Obtaining the intended RNA takes some effort. “In most samples, 85 to 95% of the RNA is ribosomal, and you don’t want to sequence that,” said Rulli. Scientists usually want to sequence the RNA related to transcription. So, QIAGEN developed its QIAseq FastSelect ribosomal RNA removal kits. “These don’t affect the expression values of mRNA or change it,” Rulli said. “The process to remove ribosomal RNA can be accomplished in 14 minutes, so RNA-seq library construction can be reasonably accomplished in less than a day.”
When research calls for analyzing particular RNAs from single cells, scientists can use “BD’s Whole Transcriptome Analysis Amplification Kit and targeted gene panels to generate either an unbiased readout of the differentially expressed genes or focus on a specific set of genes of interest in their samples,” Lilhanand noted.
Multiplexing molecules
To increase throughput, scientists turn to various forms of multiplexing. One option comes from QIAGEN’s ultraplexing UPX line. “Through our sample bar-coding strategy after the cDNA reaction, you can combine hundreds or thousands of samples in one sequencing reaction,” Rulli explained. “With this, you can address anything from single-cell samples down to low-input samples with 1 nanogram of RNA or less.”
A growing trend arises in studies that analyze more than one area of ’omics, such as genomics and transcriptomics. “In life science and moving to the clinic, having a DNA and RNA signature is more powerful,” said Rulli. “You can use multimodality panels for Illumina instruments, for example.” He added, “Just because a DNA mutation is there doesn’t mean that it’s expressed.” That’s the reason for analyzing both types of nucleic acids.
Scientists can also combine RNA-seq with other molecules. As an example, Lilhanand said, “BD’s multiomic reagents utilize the RNA-seq technology for analyzing both the RNA and protein information at a single-cell level.”
Sequencing salmon
At the University of Edinburgh, Diego Robledo—a career track fellow at The Roslin Institute—and his colleagues used RNA-seq to study the health of gills in salmon. As Robledo explained, his team built this research from previous information on quantitative trait loci (QTL). “In a previous study, we had found several QTLs associated with resistance to amoebic gill disease in Atlantic salmon—animals with the correct genotypes in this genomic position tended to show healthier gills,” he said. “We wanted to investigate the functional basis of those QTL, and RNA-seq is the best tool to assess the functional differences at genome-wide level between two groups of animals.”

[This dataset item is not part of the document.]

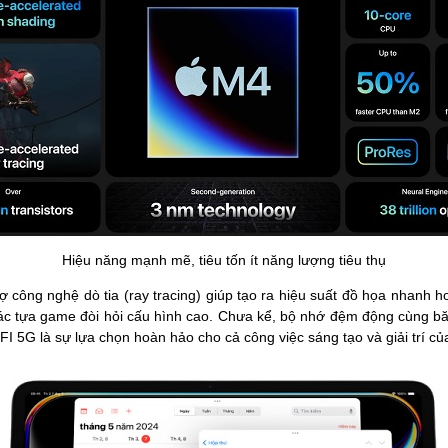
Hiệu năng mạnh mẽ, tiêu tốn ít năng lượng tiêu thụ
 công nghệ dò tia (ray tracing) giúp tạo ra hiệu suất đồ họa nhanh hơn 
ác tựa game đòi hỏi cấu hình cao. Chưa kể, bộ nhớ đệm động cùng bă
WIFI 5G là sự lựa chọn hoàn hảo cho cả công việc sáng tạo và giải trí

To make such comparisons, Robledo needed the right fish to study. “In this specific case, where we wanted to compare animals with opposite phenotypes for a polygenic trait, the hardest part was selecting the animals,” he said. “In this work, we used both phenotypes—gill damage, amoebic load—and genetic-estimated breeding values to have the best chance of getting truly resistant and truly susceptible animals.”
From applying RNA-seq studies to the different groups, Robledo and his colleagues discovered “several potential candidates for the previously discovered amoebic gill disease resistance QTLs—some of them showing allele differential expression,” he noted. “This information can potentially be exploited in salmon breeding programs to enhance the resistance of salmon stocks to this disease.”
So, it’s not just the future of human health that RNA-seq might improve, but also agricultural programs and more. With the ability to gather large amounts of information on more than one type of molecule, scientists can learn about the pathways from genes to proteins and beyond.